WHAT IS REQUIRED:
Check each line of the entries below for the string "round"; copy every line where it appears.

RECORDS FOR THIS EXERCISE:
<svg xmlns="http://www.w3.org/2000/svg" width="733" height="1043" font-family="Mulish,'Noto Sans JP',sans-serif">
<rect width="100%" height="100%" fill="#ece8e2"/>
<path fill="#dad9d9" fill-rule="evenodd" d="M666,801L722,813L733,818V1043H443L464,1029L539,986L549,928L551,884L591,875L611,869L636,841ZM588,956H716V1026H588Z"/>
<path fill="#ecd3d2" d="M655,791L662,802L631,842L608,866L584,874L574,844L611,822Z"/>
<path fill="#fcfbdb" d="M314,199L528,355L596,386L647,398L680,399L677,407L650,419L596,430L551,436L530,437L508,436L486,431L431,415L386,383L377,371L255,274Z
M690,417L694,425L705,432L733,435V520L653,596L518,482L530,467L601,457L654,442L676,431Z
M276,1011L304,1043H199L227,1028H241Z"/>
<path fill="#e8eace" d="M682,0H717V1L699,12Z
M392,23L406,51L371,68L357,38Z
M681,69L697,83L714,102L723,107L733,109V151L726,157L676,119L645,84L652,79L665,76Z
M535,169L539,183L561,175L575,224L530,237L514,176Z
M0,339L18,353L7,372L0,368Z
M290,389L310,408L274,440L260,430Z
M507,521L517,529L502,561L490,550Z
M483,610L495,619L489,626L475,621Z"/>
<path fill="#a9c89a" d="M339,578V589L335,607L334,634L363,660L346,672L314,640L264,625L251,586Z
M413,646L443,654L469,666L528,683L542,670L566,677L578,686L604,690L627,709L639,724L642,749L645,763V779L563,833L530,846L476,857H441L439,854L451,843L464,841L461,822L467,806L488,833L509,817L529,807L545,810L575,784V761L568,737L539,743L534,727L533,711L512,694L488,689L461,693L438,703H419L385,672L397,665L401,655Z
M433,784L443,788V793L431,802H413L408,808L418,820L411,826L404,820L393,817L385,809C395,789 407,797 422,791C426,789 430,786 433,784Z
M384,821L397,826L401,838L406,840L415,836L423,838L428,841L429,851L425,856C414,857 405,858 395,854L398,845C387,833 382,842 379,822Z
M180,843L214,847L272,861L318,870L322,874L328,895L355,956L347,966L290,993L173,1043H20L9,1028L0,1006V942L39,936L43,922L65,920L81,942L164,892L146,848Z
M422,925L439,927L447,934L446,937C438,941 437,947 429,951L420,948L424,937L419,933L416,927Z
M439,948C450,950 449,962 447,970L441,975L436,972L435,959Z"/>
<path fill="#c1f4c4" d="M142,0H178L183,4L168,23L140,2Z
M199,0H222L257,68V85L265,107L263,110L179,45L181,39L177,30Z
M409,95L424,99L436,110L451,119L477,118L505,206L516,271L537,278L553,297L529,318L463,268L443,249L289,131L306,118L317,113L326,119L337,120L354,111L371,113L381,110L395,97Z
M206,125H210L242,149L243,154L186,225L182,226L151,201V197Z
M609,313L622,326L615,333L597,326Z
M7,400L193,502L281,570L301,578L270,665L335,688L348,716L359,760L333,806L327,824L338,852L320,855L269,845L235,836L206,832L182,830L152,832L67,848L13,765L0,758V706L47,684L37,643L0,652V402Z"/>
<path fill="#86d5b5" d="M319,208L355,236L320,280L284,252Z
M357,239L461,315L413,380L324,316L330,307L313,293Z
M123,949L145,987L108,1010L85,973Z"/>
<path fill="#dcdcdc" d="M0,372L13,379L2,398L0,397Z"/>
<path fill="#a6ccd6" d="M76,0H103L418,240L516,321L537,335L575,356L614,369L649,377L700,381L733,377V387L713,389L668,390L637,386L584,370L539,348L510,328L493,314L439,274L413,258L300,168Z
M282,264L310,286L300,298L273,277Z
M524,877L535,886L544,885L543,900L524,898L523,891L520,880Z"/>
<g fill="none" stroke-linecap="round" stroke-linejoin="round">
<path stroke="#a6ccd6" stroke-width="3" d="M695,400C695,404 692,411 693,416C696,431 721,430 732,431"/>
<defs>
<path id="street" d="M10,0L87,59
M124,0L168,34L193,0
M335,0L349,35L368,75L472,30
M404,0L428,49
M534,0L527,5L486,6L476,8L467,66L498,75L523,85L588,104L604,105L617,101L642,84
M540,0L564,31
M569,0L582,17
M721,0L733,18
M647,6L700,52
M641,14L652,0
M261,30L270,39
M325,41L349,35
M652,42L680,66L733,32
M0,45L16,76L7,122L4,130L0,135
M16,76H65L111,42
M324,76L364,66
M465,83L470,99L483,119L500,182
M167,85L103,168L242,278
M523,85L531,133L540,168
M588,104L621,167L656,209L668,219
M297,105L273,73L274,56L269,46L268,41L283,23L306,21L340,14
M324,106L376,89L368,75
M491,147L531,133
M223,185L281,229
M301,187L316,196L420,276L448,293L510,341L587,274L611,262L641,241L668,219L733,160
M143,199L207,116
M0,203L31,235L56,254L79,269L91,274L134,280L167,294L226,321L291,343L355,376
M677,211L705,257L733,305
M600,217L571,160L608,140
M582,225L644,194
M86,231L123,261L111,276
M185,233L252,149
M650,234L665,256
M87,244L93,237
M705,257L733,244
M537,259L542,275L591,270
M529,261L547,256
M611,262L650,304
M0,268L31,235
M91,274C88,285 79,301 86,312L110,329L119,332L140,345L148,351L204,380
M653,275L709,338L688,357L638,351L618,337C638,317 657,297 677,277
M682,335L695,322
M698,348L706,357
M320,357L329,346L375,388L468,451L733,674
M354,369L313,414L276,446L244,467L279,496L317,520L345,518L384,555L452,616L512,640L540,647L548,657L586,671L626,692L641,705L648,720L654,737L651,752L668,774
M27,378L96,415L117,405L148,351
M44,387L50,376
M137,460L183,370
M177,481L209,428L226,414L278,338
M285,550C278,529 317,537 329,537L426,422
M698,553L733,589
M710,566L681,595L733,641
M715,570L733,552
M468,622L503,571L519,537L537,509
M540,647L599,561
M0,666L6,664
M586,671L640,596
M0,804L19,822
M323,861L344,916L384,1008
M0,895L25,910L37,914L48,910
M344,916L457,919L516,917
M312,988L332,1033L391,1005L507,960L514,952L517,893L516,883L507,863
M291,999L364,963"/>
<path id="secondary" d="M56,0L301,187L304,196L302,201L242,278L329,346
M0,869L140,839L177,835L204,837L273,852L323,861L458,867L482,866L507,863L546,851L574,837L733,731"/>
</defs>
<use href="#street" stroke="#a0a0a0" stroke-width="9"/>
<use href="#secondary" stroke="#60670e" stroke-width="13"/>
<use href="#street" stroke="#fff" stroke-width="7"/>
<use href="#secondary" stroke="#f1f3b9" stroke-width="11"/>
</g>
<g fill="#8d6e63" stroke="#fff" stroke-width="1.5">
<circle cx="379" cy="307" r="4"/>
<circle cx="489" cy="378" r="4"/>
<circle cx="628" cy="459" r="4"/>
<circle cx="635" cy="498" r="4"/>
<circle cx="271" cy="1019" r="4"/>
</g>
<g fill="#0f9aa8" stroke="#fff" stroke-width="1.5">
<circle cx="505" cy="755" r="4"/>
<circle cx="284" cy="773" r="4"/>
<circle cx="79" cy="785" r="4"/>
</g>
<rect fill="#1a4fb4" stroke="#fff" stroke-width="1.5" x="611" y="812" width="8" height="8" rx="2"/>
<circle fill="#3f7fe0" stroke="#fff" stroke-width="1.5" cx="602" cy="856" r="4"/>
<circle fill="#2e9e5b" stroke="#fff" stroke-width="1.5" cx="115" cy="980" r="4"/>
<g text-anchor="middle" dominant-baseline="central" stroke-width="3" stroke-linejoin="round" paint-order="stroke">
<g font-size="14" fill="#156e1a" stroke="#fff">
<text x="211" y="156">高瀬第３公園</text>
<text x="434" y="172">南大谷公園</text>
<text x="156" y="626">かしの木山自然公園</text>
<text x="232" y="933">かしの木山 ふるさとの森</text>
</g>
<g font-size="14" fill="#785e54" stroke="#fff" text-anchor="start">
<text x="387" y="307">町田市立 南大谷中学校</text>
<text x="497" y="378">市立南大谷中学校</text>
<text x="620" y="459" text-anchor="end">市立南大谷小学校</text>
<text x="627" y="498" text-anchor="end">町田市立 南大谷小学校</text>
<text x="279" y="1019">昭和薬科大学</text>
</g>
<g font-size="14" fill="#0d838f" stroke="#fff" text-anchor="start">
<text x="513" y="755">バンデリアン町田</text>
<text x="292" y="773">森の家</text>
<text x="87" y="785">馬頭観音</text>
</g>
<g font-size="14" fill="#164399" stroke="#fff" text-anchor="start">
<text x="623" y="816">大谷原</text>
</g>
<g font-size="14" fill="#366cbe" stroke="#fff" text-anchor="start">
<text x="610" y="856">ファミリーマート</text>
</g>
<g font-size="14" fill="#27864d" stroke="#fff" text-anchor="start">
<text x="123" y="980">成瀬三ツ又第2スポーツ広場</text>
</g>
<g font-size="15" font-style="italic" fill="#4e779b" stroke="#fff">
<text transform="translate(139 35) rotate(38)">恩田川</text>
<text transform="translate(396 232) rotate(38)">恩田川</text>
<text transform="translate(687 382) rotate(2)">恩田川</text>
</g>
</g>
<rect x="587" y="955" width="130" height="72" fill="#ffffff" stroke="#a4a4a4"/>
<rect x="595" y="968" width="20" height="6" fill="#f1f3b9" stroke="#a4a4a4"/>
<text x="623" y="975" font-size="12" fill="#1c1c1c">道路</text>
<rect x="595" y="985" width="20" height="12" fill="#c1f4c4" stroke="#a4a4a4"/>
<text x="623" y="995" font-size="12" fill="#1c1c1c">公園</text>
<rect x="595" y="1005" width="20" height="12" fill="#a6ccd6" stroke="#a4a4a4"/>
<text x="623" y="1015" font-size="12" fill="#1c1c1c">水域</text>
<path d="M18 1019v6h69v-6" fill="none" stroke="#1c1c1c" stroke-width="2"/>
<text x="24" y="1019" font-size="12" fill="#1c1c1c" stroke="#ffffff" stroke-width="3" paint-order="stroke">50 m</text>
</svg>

EXERCISE SOLUTION:
<g fill="none" stroke-linecap="round" stroke-linejoin="round">
<g text-anchor="middle" dominant-baseline="central" stroke-width="3" stroke-linejoin="round" paint-order="stroke">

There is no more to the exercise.